* **Selected passage**:
=== Section Start ===

You can read Merrit’s full rant at “Sochi Cadillac Ad Encourages Worship at the Altar of Work and Stuff.” It’s hard to come away from reading that piece and not think that all rich people are damned.

I think Merritt’s complaint is an extension of the radical discipleship trend.

I used to be one of those people who thought scant numbers of the rich would inhabit the more heavenly portion of the afterlife. At least that’s the way I once read the Bible. (Frankly, we know all the anti-rich verses in the Bible, so I’m not even going to bother putting them here.)

Here’s part of the problem:

There’s no glory in being poor, and all the sociological studies show as much. The poor are by far less happy about life. They struggle more and appreciate the “spiritual benefits” of life’s struggles less. And if anything, “the love of money is the root of all evil” is more of a problem for the poor than the rich. Anyone who has seen a parking lot of a retailer that sells lottery tickets on those days when the government welfare checks arrive knows from the discarded tickets littering the lot’s asphalt that there’s a lot of love of money on display.

Merritt also decries the workaholic lifestyle, but who is the true workaholic when the rich man works 60 hours a week and saves enough money to retire at 50, while the poor man works 40 hours a week and keeps working until he drops dead at 75?

=== Section End ===

* **Exercise set**:
1. Copy out the part of the post from "Here’s part of" to "money on display.".
2. In the post, why does the author say "the love of money is the root of all evil" is more of a problem for the poor than for the rich?
The items after the post aren't needed for any of this.

* **Dataset records**:
=== Section Start ===

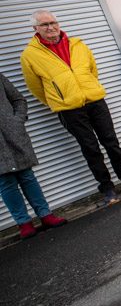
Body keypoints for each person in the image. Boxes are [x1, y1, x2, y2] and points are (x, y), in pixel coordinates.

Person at [21, 10, 121, 206]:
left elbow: (92, 70)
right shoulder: (30, 55)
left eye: (53, 22)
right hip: (69, 109)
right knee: (90, 148)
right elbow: (35, 87)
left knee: (111, 141)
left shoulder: (77, 44)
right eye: (45, 24)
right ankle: (107, 188)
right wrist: (59, 100)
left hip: (95, 101)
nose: (51, 27)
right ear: (35, 28)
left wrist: (89, 89)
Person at [0, 73, 67, 239]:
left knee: (27, 175)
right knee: (5, 181)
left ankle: (46, 215)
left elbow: (19, 99)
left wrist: (17, 121)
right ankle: (24, 223)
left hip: (13, 134)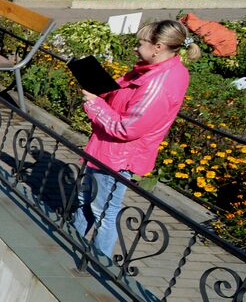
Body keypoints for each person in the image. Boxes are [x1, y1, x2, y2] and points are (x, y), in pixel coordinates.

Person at [73, 20, 199, 263]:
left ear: (158, 47)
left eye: (140, 43)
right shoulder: (152, 70)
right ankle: (70, 241)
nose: (135, 48)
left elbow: (127, 129)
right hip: (106, 148)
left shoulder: (158, 84)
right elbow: (125, 97)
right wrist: (99, 87)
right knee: (85, 201)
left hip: (118, 155)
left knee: (102, 213)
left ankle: (99, 265)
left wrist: (94, 103)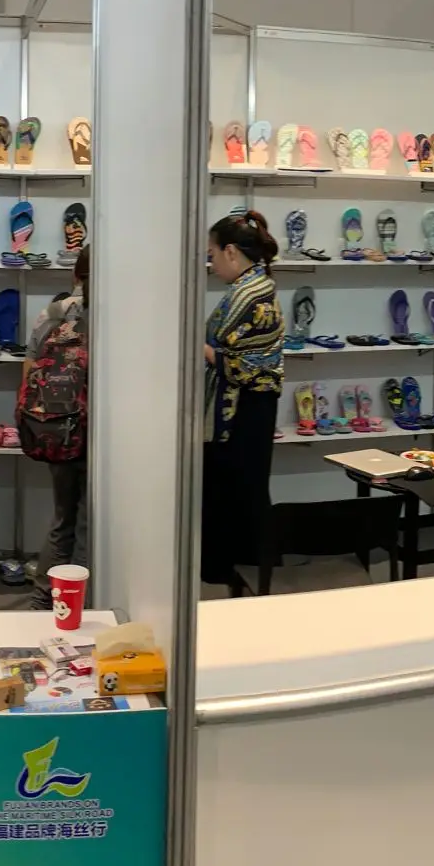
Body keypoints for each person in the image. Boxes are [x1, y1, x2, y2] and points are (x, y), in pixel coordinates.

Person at [201, 211, 284, 595]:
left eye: (213, 254)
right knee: (235, 489)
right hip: (245, 406)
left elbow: (245, 363)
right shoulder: (251, 288)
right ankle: (236, 570)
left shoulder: (250, 294)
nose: (212, 263)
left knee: (237, 489)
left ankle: (238, 572)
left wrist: (201, 349)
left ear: (231, 251)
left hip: (245, 408)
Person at [21, 247, 88, 609]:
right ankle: (84, 604)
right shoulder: (112, 316)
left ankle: (43, 600)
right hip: (94, 432)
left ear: (75, 275)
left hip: (55, 428)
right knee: (89, 524)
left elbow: (29, 374)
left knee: (63, 518)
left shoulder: (50, 314)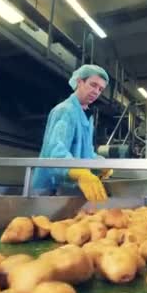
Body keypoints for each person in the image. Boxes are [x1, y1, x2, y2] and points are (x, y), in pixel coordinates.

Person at [32, 64, 112, 202]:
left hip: (68, 189)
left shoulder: (86, 116)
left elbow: (86, 153)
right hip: (49, 190)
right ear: (80, 82)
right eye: (93, 85)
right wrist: (80, 173)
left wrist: (101, 164)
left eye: (100, 89)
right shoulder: (65, 110)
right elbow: (56, 152)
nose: (96, 92)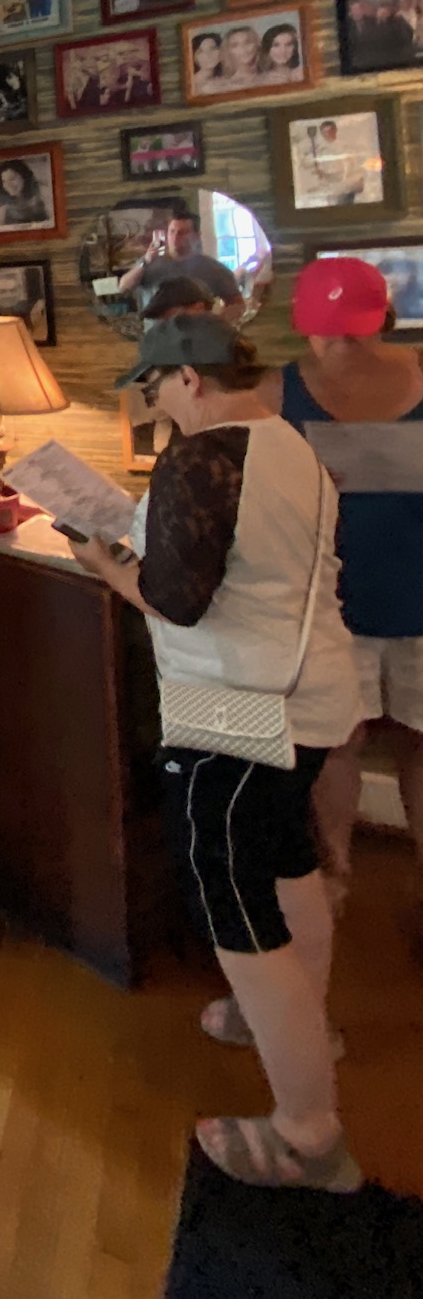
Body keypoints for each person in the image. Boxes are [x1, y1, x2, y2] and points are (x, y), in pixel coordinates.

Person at [72, 315, 362, 1191]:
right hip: (310, 689)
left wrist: (105, 562)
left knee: (234, 898)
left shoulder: (202, 456)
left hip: (241, 703)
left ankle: (309, 1133)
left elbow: (174, 600)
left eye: (154, 388)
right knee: (283, 862)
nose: (153, 406)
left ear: (189, 379)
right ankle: (289, 1022)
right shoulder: (285, 440)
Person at [277, 259, 423, 924]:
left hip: (417, 595)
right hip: (331, 605)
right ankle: (334, 877)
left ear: (383, 321)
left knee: (419, 743)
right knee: (336, 742)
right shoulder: (278, 392)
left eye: (356, 330)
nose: (343, 345)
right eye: (329, 331)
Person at [119, 210, 244, 322]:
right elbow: (123, 288)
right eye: (172, 231)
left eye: (183, 232)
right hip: (157, 339)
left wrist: (216, 323)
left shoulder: (213, 268)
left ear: (196, 236)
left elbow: (237, 304)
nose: (175, 237)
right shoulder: (149, 262)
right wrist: (145, 262)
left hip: (199, 340)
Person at [0, 159, 50, 228]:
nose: (8, 185)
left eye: (12, 179)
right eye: (4, 181)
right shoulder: (2, 210)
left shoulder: (41, 199)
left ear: (24, 176)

=== Section End ===

* **Activity answers**:
1.
Here’s part of the problem:

There’s no glory in being poor, and all the sociological studies show as much. The poor are by far less happy about life. They struggle more and appreciate the “spiritual benefits” of life’s struggles less. And if anything, “the love of money is the root of all evil” is more of a problem for the poor than the rich. Anyone who has seen a parking lot of a retailer that sells lottery tickets on those days when the government welfare checks arrive knows from the discarded tickets littering the lot’s asphalt that there’s a lot of love of money on display.

2. The author points to the parking lots of retailers that sell lottery tickets on the days government welfare checks arrive. The discarded tickets littering the asphalt show a lot of love of money on display.